Node server cert — CN = <node-id>.mesh (e.g. ct111.mesh)
Internal agent client cert — CN = <agent-id>@<node-id> (e.g. opus@ct111)
External user client cert — CN = <user>@external (Phase 4 only)

The MCP server’s rivetos/session.attach handler validates the presented cert’s CN matches the claimed agent_id. The runtime-RPC server does the same. Certs cannot be used to impersonate another agent.

Lifecycle

Step	Who	How
Root issued	Phil, manually	`scripts/rivet-ca.sh init` (once, ever)
Intermediate issued	Phil, manually	`scripts/rivet-ca.sh issue-intermediate`
Node enrolls	`provision-ct.sh` on new CT	posts CSR + `mesh.secret` bootstrap auth → CA signs → certs land in `/etc/rivetos/`
Agent cert minted	boot-time registrar	if missing, CSR against local intermediate (CT110 only)
Renewal	systemd timer, 30 days before expiry	re-uses existing private key, rotates cert
Revocation	`rivetos ca revoke <cn>`	CRL rebuilt, pushed to all nodes

Cert lifetime: 90 days. Renew at 60.
Root lifetime: 10 years. Key offline after bootstrap.
Intermediate lifetime: 5 years. Rotated mid-life.

Bootstrap Path (the one place `mesh.secret` still lives)

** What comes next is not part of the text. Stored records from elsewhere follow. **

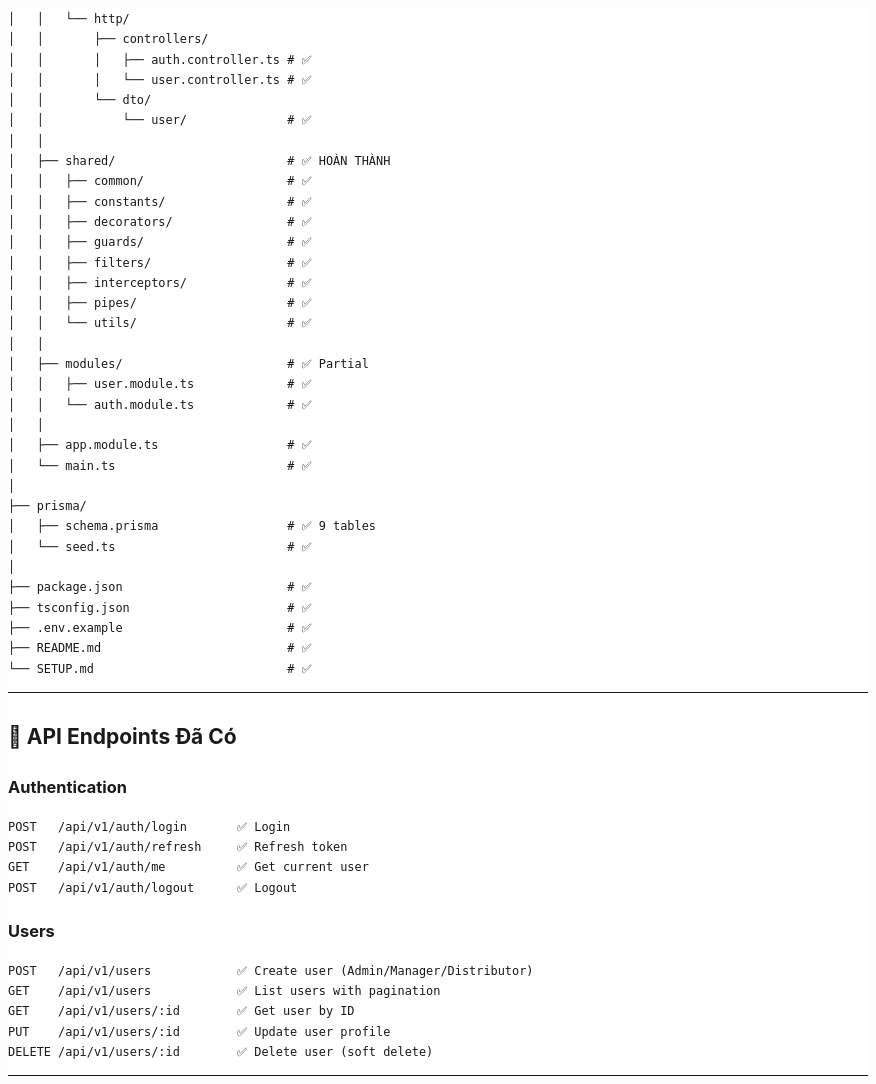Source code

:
 ```
│   │   └── http/
│   │       ├── controllers/
│   │       │   ├── auth.controller.ts # ✅
│   │       │   └── user.controller.ts # ✅
│   │       └── dto/
│   │           └── user/              # ✅
│   │
│   ├── shared/                        # ✅ HOÀN THÀNH
│   │   ├── common/                    # ✅
│   │   ├── constants/                 # ✅
│   │   ├── decorators/                # ✅
│   │   ├── guards/                    # ✅
│   │   ├── filters/                   # ✅
│   │   ├── interceptors/              # ✅
│   │   ├── pipes/                     # ✅
│   │   └── utils/                     # ✅
│   │
│   ├── modules/                       # ✅ Partial
│   │   ├── user.module.ts             # ✅
│   │   └── auth.module.ts             # ✅
│   │
│   ├── app.module.ts                  # ✅
│   └── main.ts                        # ✅
│
├── prisma/
│   ├── schema.prisma                  # ✅ 9 tables
│   └── seed.ts                        # ✅
│
├── package.json                       # ✅
├── tsconfig.json                      # ✅
├── .env.example                       # ✅
├── README.md                          # ✅
└── SETUP.md                           # ✅
```

---

## 🎯 API Endpoints Đã Có

### Authentication
```
POST   /api/v1/auth/login       ✅ Login
POST   /api/v1/auth/refresh     ✅ Refresh token
GET    /api/v1/auth/me          ✅ Get current user
POST   /api/v1/auth/logout      ✅ Logout
```

### Users
```
POST   /api/v1/users            ✅ Create user (Admin/Manager/Distributor)
GET    /api/v1/users            ✅ List users with pagination
GET    /api/v1/users/:id        ✅ Get user by ID
PUT    /api/v1/users/:id        ✅ Update user profile
DELETE /api/v1/users/:id        ✅ Delete user (soft delete)
```

---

New node spins up with mesh.secret in its env.
First call to datahub:/enroll uses mesh.secret as the bearer.
DataHub signs the CSR with the intermediate, returns cert + CA chain.
Node writes /etc/rivetos/node.{crt,key} + rivet-ca.crt.
Every subsequent call is mTLS. mesh.secret is never sent again.

One release after cutover, mesh.secret is renamed bootstrap.secret and gated to datahub:/enroll only — no other endpoint will accept it.

Phase Map

Phase	Action
0.5	`scripts/rivet-ca.sh` lands. Root + intermediate generated. Every existing node enrolls. Mesh agent-channel starts accepting mTLS alongside bearer (one-release compat).
1	MCP server on CT110 listens on mTLS using the same CA. Runtime-RPC (Phase 2 prep) registered.
2	Runtime-RPC `:5701` on every runtime node. All calls mTLS-authenticated.
Next release after 0.5	Bearer path removed from agent-channel. `mesh.secret` demoted to bootstrap.

What this replaces

AgentChannelServer.authenticate() bearer check → mTLS handshake
DataHub HTTP bearer → mTLS handshake
“Whatever the MCP plugin was going to do on its own” → same CA as everything else

What it doesn’t replace

Session tokens. Minted by the MCP server after cert auth succeeds, used as a per-connection identifier inside the already-authenticated channel. Cannot be lifted off the wire because the wire is mTLS.
Per-agent allow-lists. Auth says who you are; allow-lists say what you’re allowed to call. Still required.
MEMORY.md secrecy convention. Client-side filtering of sensitive memory hits stays on the agent side by design — MCP server doesn’t know which results are sensitive.

Open follow-ups

Should agent client certs rotate independently of node certs, or piggyback? Lean: piggyback — one rotation event per node, all agents on that node re-issued at the same time.
HSM-backed root key storage once the collective has anything worth protecting. Fine without it during the design phase.